What changed is the marketing language and the catalogue's internal honesty about what the adapter is doing.
The methodology lesson
This bet is the cheapest piece of evidence we have that the methodology is calibrated. We had a finding (Bet 37) that looked extraordinary. The reviewer pushback flagged the lack of negative controls. We ran the negative control. The control demonstrated that part of the original framing was wrong, and we updated. The catalogue now reads more honestly than it did before; the production decision is unchanged because it was justifiable by the real effect (smaller personalisation + dominant regularisation), not by the imagined effect (huge personalisation alone).
If this bet hadn't run, the catalogue would still claim "norm-only fits the user by 100,000×" — a claim that is technically a measurement but is misleading as a description. Negative controls produce calibration; the catalogue's credibility on every other entry is propped up by entries like this one, where the negative control fired and changed the framing.
The methodological rule going forward: for any positive personalisation claim, run the random-input control. If the claim survives the control, it's real. If it doesn't, the framing has to be tightened. This rule is in the methodology page; it's now load-bearing for any future per-user adapter work.
Run command
PYTHONPATH=src python -m experiments.bets.60_norm_only_noise_floor
Output: experiments/bets/results/60_norm_only_noise_floor.json.
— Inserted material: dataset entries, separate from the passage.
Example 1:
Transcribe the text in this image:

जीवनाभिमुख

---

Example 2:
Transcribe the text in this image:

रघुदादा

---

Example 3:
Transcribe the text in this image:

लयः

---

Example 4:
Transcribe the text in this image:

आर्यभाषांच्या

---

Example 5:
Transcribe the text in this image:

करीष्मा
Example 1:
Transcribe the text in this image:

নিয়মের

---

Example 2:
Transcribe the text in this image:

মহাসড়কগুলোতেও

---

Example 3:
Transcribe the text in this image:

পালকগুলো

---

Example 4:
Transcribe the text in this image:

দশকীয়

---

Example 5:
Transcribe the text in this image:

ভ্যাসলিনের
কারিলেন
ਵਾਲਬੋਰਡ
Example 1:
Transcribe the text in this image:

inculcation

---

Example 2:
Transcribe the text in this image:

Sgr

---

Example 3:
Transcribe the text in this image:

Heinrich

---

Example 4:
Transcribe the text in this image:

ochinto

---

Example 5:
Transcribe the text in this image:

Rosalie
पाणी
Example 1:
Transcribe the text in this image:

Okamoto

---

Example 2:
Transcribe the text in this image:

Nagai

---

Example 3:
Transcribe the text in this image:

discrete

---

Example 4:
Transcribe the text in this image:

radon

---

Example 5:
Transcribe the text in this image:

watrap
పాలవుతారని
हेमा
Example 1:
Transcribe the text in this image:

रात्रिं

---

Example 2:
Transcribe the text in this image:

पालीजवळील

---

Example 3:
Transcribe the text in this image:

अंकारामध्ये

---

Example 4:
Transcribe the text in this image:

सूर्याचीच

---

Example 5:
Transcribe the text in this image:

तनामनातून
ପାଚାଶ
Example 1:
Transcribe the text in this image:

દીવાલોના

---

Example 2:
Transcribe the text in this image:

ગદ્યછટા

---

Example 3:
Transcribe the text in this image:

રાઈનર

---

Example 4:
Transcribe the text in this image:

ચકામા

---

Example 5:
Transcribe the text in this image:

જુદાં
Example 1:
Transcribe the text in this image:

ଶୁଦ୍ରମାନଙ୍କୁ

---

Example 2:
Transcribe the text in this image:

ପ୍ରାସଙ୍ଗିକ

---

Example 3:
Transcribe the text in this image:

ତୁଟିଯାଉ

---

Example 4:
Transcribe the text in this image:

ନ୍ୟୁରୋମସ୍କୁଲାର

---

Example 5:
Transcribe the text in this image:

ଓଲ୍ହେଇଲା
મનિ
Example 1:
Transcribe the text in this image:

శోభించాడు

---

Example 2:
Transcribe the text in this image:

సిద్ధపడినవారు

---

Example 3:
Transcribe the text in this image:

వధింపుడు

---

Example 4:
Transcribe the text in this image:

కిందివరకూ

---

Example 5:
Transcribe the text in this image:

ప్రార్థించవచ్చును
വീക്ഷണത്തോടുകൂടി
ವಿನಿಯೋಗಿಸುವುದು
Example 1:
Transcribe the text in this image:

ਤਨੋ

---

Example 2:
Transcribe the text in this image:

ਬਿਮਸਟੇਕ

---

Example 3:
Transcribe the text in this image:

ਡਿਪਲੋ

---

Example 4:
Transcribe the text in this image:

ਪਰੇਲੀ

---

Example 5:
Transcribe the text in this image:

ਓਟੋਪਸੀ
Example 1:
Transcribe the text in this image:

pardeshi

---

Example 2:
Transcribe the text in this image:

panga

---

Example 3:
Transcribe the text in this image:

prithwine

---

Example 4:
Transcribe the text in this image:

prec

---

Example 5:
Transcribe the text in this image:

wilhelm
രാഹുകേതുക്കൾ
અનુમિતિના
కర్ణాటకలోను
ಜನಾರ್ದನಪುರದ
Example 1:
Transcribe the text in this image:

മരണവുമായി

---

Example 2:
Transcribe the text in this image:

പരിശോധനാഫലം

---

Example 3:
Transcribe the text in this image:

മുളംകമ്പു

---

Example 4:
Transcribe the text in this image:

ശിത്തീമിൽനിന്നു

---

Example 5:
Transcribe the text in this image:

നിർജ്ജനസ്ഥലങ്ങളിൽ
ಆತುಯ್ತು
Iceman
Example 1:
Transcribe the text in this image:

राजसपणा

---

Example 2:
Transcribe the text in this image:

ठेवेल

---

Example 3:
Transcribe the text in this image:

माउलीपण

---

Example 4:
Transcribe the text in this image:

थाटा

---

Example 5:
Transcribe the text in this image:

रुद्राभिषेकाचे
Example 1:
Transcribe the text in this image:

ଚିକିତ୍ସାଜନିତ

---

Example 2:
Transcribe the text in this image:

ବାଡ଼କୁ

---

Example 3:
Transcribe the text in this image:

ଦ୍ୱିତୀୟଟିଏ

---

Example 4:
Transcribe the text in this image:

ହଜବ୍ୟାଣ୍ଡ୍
The bet writes both real-text-trained and random-text-trained adapters to out/60_real_<user>.pt and out/60_random_<user>.pt for downstream analysis.
Related entries
- Bet 37: the original norm-only result. Headline tightened by this bet.
- Bet 46: 5 seeds × 3 eval text replication. Still 15/15, but reinterpreted.
- Bet 49: the production-default shootout. Decision unchanged, framing tightened.
- Bet 61: the follow-up confusion matrix that cleanly isolates the personalisation signal.
- Bet 63: numerical robustness of the personalisation signal under hidden-state noise.
Why it matters
The catalogue's calibration depends on bets like this one. We had an extraordinary finding; the negative control showed it was less extraordinary than first read. We retracted the headline and tightened the framing. The production decision held under the new framing because the underlying effect was still real — just smaller. The methodology gained a rule: run noise-floor controls before claiming personalisation. The system gained a more honest description of what its adapter format actually does. The reader gains the calibration: the wins in this catalogue have survived their negative controls; the framings are what the data supports, not what we hoped to find.